**Assigned task 1**:
In the entries, rewrite the lines from the one containing "paremmin tuotetta kuin" up to and including the one containing "testausmenetel", swapping "muovikassi" for "paperikassi" and leaving everything else unchanged.

**Provided passage**:
-- -- --
I largely agree with John. My inner AFWE just couldn’t be as dismissive of 12 as 09. For me, the jury is still out on 13s and 14s. Jim A has some arbitrary requirement of tasting numerous Pinots from a vintage before making pronouncements…something like 100+ (but no definite number IIRC)…which is too many. Solid concept.


They’re all shitty.

I have liked many wines from 2012 OR pinots I have tried, such as Domaine Drouhin, Patricia Green Freedom Hill, Ponzi WV, Four Graces, St. Innocent, Adelsheim, etc. They do have more stuffing than 2011, but still are OR in style. 2013 looking solid from the few I have tried. [cheers.gif]

Maybe 09 was a Global Year Of Cali: half the Burgundy from that vintage I’ve tried has been unbalanced to my tastes. (I’ve actually had a pretty decent hit rate with 09 CA pinots: maybe those grapes and winemakers handled the Year Of Cali more naturally. Though even there I’ve had better luck with 08s.)

I enjoy the Cali - Oregon - Burgundy vintage classification system; thanks. It’s at least as useful as any other system which reduces a vintage to one score… and funner.

I will probably take shit for saying this but I’m going to be honest. 2008 has taken a long time to show anything and I’m not certain I’ll ever get the joy from it I’ve gotten from '10 (and '11s are starting to show). I resisted buying 12s for the same reason but ended up with more than I had planned on buying. Tasting at PGC I loved the vintage but so many of those I’ve opened from other wineries just lack the charm and verve I look for from Oregon. To me Oregon is all about cooler years. Warmer years just lack identity to me. But I’m a newbie with a bad palate. YMMV.

12s to me are stacked but not overripe. Kind of (for comparison’s sake) like '10 burgs. With a caveat that I’ve only had 2012 wines from more AFWE-style producers. I haven’t had any that were too ripe or lacked OR typicity.

Thanks for all the input. I’ve really enjoyed the '10 Belle Pente Murtos that I have opened but that’s about it from '10 and I got a case or so of '11 Belle Pentes. I enjoyed the '12 EIEIO wines that I tasted when I was visiting and bought a few. Looks like '13 could be a year to buy.

Sorry to read some of the comments about the 2008’s. I had high hopes based on what I read about the vintage.

In order of AFWE - 2011, 2010, 2013, 2012, 2014, 2015, 2009.
I’ve found plenty to like in every one of those vintages. (Only barrel samples of 2015)
You just have to chose the producer carefully.

P Hickner

Where would you throw 2008 in that mix Peter? Or does it not really fit?
-- -- --
**Records to process**:
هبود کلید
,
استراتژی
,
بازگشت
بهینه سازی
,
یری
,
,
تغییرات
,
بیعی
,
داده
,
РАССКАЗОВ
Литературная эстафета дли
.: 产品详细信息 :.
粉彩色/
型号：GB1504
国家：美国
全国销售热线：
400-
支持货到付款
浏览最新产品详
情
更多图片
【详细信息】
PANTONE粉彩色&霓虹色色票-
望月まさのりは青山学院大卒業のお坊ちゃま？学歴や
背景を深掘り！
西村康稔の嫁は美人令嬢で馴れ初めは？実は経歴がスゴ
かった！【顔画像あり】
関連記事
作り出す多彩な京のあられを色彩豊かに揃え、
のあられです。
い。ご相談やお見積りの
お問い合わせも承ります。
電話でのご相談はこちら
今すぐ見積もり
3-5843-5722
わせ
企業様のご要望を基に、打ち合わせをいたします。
-- -- --
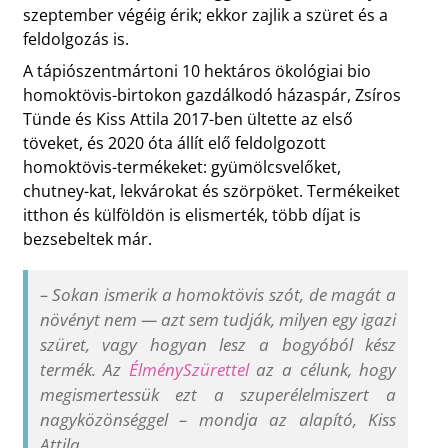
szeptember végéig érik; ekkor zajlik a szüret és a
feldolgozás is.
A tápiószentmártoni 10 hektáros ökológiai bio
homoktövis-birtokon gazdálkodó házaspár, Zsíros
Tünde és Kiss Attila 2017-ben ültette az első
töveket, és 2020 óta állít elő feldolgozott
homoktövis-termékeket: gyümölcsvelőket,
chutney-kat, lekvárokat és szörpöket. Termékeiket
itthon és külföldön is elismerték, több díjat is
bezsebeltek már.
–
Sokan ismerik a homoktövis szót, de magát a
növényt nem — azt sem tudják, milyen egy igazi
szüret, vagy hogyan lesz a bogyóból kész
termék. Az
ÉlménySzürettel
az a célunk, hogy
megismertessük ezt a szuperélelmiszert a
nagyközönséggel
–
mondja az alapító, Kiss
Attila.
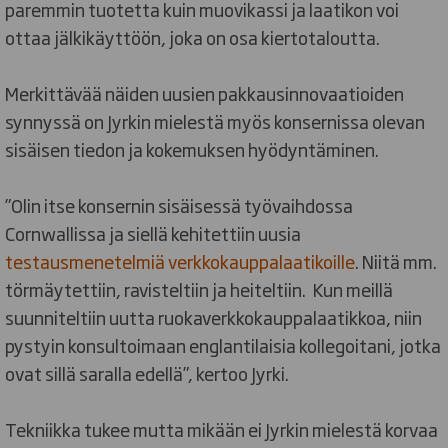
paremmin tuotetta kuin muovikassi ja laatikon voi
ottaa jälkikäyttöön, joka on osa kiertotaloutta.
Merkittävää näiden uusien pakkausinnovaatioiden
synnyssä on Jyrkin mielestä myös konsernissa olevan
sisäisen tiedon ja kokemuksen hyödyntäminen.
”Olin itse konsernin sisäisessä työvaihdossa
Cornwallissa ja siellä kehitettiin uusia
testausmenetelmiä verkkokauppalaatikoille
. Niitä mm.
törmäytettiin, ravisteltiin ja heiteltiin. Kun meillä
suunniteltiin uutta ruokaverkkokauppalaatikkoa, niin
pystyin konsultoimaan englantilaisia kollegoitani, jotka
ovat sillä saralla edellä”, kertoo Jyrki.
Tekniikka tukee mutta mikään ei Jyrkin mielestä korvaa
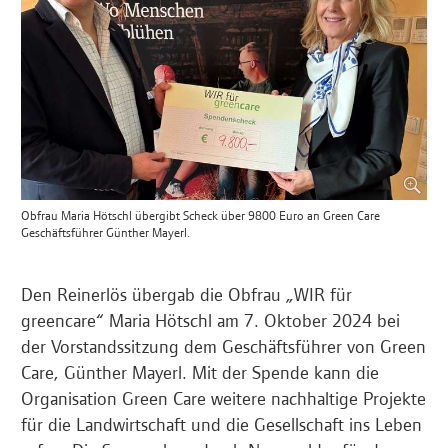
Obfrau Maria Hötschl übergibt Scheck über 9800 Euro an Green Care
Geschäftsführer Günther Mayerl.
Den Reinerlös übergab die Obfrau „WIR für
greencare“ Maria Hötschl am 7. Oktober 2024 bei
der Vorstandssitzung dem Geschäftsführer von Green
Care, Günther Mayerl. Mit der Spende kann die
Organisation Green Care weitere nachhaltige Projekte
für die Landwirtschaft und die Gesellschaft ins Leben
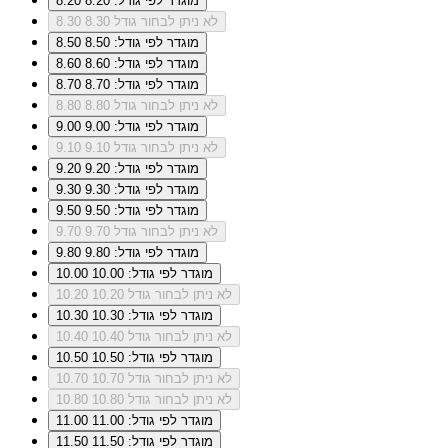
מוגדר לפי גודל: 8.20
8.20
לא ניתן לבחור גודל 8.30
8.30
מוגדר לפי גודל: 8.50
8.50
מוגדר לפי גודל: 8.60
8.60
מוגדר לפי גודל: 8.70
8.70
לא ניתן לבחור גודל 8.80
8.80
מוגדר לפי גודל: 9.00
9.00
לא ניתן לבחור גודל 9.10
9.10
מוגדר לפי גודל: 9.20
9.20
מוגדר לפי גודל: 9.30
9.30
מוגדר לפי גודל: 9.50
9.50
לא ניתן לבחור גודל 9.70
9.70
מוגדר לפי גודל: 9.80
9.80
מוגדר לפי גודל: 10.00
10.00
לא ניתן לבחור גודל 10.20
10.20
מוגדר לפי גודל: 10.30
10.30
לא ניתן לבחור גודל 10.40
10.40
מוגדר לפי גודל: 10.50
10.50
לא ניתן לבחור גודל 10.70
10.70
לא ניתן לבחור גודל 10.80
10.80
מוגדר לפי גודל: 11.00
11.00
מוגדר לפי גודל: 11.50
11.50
-- -- --
**Assigned task 2**:
In the wine vintage discussion, which 2010 wine does one poster say they have really enjoyed?

**Exercise solution 1**:
paremmin tuotetta kuin paperikassi ja laatikon voi
ottaa jälkikäyttöön, joka on osa kiertotaloutta.
Merkittävää näiden uusien pakkausinnovaatioiden
synnyssä on Jyrkin mielestä myös konsernissa olevan
sisäisen tiedon ja kokemuksen hyödyntäminen.
”Olin itse konsernin sisäisessä työvaihdossa
Cornwallissa ja siellä kehitettiin uusia
testausmenetelmiä verkkokauppalaatikoille

**Exercise solution 2**:
The '10 Belle Pente Murtos.